Edit the lines from the start of the records through the line with "centrales nucléaires. Ces" by putting "mammouths" in place of "dinosaures", and give those lines back with nothing else altered.

Page-level text extractions:
***

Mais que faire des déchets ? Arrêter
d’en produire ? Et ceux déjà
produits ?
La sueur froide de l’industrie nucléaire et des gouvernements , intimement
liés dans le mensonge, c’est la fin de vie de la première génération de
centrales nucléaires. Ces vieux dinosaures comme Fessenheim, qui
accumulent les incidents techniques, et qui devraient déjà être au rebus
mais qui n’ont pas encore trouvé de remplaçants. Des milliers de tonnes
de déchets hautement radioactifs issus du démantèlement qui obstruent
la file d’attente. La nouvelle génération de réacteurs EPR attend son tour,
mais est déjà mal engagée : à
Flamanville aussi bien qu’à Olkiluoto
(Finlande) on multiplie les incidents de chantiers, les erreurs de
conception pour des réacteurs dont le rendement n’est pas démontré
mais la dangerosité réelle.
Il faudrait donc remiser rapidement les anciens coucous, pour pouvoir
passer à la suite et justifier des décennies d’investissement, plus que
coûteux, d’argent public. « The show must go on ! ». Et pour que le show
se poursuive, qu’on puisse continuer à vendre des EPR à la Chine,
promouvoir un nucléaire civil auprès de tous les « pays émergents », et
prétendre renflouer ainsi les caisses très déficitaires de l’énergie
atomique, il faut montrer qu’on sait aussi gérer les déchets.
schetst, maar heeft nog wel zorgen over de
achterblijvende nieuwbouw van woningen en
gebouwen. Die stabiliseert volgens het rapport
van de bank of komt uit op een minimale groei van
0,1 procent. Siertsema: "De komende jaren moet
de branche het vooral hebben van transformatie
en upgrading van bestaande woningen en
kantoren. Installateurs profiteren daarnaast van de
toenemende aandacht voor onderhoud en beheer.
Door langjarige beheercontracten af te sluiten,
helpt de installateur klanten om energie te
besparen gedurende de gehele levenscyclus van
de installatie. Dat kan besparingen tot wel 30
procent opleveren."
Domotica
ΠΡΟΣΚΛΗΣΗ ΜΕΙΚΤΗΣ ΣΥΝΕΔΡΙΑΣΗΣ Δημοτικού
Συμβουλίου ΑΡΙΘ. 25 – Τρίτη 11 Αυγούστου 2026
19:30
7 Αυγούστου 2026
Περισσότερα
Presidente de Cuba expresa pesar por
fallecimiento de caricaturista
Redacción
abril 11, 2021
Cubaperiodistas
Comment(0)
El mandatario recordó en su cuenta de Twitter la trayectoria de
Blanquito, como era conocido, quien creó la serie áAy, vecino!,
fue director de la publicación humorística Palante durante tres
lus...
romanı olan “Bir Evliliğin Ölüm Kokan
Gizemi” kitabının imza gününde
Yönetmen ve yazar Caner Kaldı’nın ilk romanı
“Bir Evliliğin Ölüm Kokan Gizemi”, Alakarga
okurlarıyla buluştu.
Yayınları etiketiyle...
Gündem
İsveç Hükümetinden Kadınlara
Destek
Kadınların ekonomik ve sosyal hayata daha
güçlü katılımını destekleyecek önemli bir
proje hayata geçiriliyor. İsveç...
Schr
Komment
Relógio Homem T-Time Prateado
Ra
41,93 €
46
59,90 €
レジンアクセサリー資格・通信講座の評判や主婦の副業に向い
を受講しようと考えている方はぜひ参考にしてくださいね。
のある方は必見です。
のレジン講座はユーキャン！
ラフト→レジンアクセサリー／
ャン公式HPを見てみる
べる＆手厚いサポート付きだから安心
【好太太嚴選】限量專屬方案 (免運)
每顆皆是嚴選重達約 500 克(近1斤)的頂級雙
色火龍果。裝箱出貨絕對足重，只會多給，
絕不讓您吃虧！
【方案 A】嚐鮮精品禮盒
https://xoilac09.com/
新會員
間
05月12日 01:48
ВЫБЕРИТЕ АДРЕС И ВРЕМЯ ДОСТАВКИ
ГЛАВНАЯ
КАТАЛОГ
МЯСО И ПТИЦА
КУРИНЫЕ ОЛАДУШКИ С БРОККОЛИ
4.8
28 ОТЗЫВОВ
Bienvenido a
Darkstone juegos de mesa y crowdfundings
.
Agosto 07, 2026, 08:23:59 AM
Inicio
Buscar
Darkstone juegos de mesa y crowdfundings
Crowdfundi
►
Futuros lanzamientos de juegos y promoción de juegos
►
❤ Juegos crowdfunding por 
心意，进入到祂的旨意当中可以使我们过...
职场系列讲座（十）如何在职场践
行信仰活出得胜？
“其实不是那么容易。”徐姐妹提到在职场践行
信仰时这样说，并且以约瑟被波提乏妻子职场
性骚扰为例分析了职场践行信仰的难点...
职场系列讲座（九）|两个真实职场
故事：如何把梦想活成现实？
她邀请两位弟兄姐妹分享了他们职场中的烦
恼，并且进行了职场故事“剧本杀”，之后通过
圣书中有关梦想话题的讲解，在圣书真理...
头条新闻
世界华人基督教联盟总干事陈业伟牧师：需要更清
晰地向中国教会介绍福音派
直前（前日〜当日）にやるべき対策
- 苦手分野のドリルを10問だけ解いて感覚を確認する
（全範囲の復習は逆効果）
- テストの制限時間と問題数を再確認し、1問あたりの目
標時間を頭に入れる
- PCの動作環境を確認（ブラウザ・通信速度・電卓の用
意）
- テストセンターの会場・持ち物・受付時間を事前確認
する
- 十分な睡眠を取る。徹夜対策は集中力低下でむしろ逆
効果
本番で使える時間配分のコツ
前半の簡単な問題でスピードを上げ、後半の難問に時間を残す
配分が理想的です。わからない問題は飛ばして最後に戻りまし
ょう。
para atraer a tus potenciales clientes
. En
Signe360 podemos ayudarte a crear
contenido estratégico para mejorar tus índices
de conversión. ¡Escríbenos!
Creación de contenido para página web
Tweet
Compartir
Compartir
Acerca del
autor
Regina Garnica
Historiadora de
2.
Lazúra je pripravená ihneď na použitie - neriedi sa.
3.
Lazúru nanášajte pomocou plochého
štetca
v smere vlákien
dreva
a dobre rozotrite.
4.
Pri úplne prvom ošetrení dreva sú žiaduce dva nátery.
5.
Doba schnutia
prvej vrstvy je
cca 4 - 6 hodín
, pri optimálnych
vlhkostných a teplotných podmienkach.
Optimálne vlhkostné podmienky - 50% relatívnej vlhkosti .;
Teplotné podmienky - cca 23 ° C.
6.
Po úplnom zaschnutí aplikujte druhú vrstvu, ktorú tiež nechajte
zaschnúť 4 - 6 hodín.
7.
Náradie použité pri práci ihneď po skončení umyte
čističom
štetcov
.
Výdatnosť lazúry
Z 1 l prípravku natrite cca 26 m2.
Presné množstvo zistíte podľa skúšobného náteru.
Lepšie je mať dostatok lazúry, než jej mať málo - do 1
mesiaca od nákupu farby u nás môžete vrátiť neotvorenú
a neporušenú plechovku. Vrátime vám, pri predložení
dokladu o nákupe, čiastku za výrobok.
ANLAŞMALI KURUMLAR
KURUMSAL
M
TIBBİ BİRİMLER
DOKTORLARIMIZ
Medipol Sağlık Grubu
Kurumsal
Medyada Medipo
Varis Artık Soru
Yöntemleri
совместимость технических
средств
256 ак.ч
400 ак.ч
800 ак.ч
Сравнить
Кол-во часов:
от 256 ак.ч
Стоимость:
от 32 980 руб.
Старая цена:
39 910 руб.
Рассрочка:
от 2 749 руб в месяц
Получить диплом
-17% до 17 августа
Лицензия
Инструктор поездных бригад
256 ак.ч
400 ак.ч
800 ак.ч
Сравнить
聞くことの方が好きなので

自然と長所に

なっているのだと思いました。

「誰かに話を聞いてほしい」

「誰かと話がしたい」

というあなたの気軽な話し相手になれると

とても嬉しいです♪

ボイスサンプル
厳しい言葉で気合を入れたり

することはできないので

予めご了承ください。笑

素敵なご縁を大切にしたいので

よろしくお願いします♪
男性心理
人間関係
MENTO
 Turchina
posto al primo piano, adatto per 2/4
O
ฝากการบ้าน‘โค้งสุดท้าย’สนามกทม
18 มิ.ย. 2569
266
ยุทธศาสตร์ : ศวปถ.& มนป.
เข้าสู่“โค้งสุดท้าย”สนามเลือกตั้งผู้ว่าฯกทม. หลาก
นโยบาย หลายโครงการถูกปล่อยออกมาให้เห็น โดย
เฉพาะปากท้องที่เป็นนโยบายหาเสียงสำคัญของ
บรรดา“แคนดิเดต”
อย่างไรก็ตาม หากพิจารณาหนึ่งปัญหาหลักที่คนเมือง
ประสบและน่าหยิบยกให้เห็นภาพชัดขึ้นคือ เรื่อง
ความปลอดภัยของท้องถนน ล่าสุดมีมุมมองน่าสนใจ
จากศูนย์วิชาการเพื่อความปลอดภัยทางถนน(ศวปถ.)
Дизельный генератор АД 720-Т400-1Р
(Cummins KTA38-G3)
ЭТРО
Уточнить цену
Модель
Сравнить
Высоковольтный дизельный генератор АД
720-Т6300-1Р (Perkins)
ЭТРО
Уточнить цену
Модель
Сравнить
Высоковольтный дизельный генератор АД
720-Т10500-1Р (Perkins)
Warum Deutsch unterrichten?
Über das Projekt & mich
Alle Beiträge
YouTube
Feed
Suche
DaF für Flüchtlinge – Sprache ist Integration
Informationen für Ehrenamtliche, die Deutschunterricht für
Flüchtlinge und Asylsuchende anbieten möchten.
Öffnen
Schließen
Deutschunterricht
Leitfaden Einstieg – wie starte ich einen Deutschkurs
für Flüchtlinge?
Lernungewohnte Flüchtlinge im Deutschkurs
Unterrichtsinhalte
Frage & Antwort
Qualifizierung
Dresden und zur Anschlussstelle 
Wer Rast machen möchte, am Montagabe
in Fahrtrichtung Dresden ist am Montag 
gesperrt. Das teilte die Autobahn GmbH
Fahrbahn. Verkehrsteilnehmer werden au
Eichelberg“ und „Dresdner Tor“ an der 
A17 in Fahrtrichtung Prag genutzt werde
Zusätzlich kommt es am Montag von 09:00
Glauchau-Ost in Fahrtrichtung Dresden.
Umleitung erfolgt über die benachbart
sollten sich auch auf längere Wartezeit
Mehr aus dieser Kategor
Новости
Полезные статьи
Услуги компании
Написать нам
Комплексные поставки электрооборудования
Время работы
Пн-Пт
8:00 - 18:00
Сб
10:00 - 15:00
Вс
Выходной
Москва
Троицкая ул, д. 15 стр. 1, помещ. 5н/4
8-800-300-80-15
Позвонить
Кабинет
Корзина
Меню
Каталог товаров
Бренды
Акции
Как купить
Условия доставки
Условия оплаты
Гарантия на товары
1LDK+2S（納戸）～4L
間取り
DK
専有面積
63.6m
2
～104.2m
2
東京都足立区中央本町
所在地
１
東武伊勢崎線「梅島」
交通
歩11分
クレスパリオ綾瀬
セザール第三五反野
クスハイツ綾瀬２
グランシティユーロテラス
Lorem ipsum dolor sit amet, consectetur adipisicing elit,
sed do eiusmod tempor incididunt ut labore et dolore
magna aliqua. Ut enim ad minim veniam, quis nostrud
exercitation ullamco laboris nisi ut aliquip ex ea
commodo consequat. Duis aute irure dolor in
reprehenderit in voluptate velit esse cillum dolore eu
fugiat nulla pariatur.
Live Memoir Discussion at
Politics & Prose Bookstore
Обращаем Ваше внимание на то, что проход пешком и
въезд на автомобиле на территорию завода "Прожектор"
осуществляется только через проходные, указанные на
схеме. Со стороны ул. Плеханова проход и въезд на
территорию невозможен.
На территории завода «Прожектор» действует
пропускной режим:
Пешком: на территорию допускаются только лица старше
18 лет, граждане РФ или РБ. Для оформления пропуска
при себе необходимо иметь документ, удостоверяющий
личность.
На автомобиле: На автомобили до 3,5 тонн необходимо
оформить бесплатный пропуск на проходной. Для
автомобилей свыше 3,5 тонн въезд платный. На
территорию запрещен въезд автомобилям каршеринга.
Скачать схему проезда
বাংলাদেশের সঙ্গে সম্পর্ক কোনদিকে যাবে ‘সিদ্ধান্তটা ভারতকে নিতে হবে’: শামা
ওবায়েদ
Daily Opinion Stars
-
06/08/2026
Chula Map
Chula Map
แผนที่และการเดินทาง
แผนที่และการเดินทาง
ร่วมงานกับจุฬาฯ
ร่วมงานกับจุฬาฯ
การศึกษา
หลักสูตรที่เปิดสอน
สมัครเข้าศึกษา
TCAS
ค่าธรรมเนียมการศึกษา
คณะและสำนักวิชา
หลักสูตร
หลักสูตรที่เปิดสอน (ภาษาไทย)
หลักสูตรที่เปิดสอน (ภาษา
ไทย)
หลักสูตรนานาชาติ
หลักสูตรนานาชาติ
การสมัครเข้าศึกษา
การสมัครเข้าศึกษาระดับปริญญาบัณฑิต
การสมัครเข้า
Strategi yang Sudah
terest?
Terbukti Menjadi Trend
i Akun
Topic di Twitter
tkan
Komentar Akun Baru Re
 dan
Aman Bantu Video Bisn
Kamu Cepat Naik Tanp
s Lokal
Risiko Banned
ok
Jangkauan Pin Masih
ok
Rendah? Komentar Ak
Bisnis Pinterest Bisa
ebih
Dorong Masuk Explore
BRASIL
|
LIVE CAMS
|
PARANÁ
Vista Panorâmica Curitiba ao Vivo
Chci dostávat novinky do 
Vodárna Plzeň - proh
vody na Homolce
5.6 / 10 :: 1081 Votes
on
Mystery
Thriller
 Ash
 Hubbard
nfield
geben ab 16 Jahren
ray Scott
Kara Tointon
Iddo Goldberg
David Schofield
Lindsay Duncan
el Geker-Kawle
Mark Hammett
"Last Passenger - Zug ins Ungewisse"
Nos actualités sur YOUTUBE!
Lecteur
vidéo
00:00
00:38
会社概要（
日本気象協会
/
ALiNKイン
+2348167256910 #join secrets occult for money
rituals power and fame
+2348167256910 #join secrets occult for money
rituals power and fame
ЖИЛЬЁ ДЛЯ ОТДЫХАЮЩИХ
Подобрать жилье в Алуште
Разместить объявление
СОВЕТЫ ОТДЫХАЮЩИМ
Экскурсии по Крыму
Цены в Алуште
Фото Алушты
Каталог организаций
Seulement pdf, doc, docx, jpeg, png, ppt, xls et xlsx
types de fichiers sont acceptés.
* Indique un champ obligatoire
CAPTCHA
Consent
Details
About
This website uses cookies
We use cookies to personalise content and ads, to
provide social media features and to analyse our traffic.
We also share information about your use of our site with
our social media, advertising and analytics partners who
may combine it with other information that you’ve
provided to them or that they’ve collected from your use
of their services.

***

ANSWER SECTION:
Mais que faire des déchets ? Arrêter
d’en produire ? Et ceux déjà
produits ?
La sueur froide de l’industrie nucléaire et des gouvernements , intimement
liés dans le mensonge, c’est la fin de vie de la première génération de
centrales nucléaires. Ces vieux mammouths comme Fessenheim, qui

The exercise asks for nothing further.